▶ GIVEN TEXT
════

At the heart of the problem lies the absence of shared, authoritative registries. Cross-border payments require banks, payment service providers, and regulators across jurisdictions to rely on fragmented identity records, inconsistent compliance checks, and bilateral messaging standards. Each intermediary re-verifies the same information, increasing cost and delay while amplifying operational risk. In effect, the system treats trust as something to be recreated at every step rather than something that can be referenced.
Recent payment innovations have shown that this need not be the case. Domestic instant payment systems such as India’s UPI demonstrate how a shared trust framework can dramatically reduce friction. UPI succeeds not because it is a faster technology, but because it operates on top of common identity standards, clear participant rules, and real-time settlement backed by regulated institutions. The result is a payment system that processes hundreds of millions of transactions daily with near-instant finality.
The challenge is extending similar principles across borders. Regional initiatives such as the Pan-African Payment and Settlement System (PAPSS) and bilateral linkages between instant payment systems in Asia are steps in this direction. They aim to reduce reliance on correspondent banking by enabling direct settlement between domestic payment networks. Yet even these systems encounter limits when underlying trust data remains siloed. Payment rails can be connected, but identity, account ownership, and compliance information often cannot.
This is where trust registries become decisive. A trust registry is not a payment system. It is an authoritative source of verified information that payment systems can rely on. In the context of cross-border payments, this includes identity credentials, institutional participation status, compliance certifications, and settlement permissions. When such information is shared through interoperable registries, participants no longer need to duplicate checks or rely on manual reconciliation.
Global standard-setting bodies have begun to recognise this shift. The G20’s roadmap for enhancing cross-border payments increasingly emphasises data harmonisation and shared infrastructure alongside messaging standards. The Financial Stability Board has highlighted the role of common identifiers and reference data in reducing fragmentation. These are signals that efficiency gains will come as much from institutional coordination as from technical upgrades.
India’s digital public infrastructure provides a relevant reference point. Aadhaar established a population-scale identity registry. DigiLocker normalised the use of verified digital documents. UPI integrated these elements into a real-time payment system without centralising control. Together, they show how trust can be embedded upstream and reused across multiple services. Translating this approach internationally requires governance arrangements that respect sovereignty while enabling verification across borders.
The implications extend beyond remittances. Cross-border trade finance, securities settlement, and emerging digital asset transfers all depend on the same foundations of trust. Without interoperable registries, the expansion of new payment instruments risks reproducing existing inefficiencies in digital form. With them, cross-border payments can move closer to real-time settlement, lower costs, and clearer accountability.
SUTRA’s focus on shared trust registries speaks directly to this challenge. Rather than proposing a new payment rail, it addresses the layer that allows multiple rails to interoperate. By enabling authoritative information to be referenced across jurisdictions and institutions, trust registries can reduce friction while strengthening regulatory oversight.
Improving cross-border payments is often framed as a problem of speed. In reality, it is a problem of trust. Payments move slowly, not because value cannot be transferred, but because trust cannot. Designing registries that allow trust to travel with value may be the most consequential reform in international finance.
References
Bank for International Settlements. Committee on Payments and Market Infrastructures. Cross-Border Retail Payments. Basel: BIS, 2022.
Financial Stability Board. Enhancing Cross-Border Payments: Stage 3 Roadmap. Basel: FSB, 2023.
G20. G20 Roadmap for Enhancing Cross-Border Payments. Rome: G20 Italy Presidency, 2021.
World Bank. Remittance Prices Worldwide Quarterly. Washington DC: World Bank, 2024.
Reserve Bank of India. Payment Systems in India: Vision 2025. Mumbai: RBI, 2023.
Bank for International Settlements. Annual Economic Report 2024: Trust and Payments Infrastructure. Basel: BIS, 2024.
African Export-Import Bank. Pan-African Payment and Settlement System (PAPSS): Operational Framework. Cairo: Afreximbank, 2023.

════

▶ DATA SHOWN
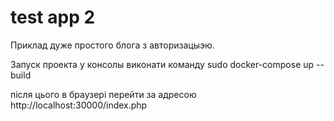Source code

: # test app 2
Приклад дуже простого блога з авторизацыэю.

Запуск проекта
у консолы виконати команду
sudo docker-compose up --build

після цього в браузері перейти за адресою http://localhost:30000/index.php
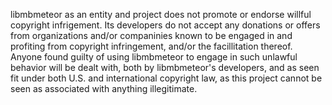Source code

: libmbmeteor as an entity and project does not promote or endorse willful copyright infrigement. Its developers do not accept any donations or offers from organizations and/or companinies known to be engaged in and profiting from copyright infringement, and/or the facillitation thereof. Anyone found guilty of using libmbmeteor to engage in such unlawful behavior will be dealt with, both by libmbmeteor's developers, and as seen fit under both U.S. and international copyright law, as this project cannot be seen as associated with anything illegitimate.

════

▶ WRITTEN TASK 1
In the passage on cross-border payments, what established a population-scale identity registry in India?
▶ WRITTEN TASK 2
Return the stretch of the passage on cross-border payments from "This is where" through "on manual reconciliation.", copied word for word.

▶ RESPONSE 1
Aadhaar

▶ RESPONSE 2
This is where trust registries become decisive. A trust registry is not a payment system. It is an authoritative source of verified information that payment systems can rely on. In the context of cross-border payments, this includes identity credentials, institutional participation status, compliance certifications, and settlement permissions. When such information is shared through interoperable registries, participants no longer need to duplicate checks or rely on manual reconciliation.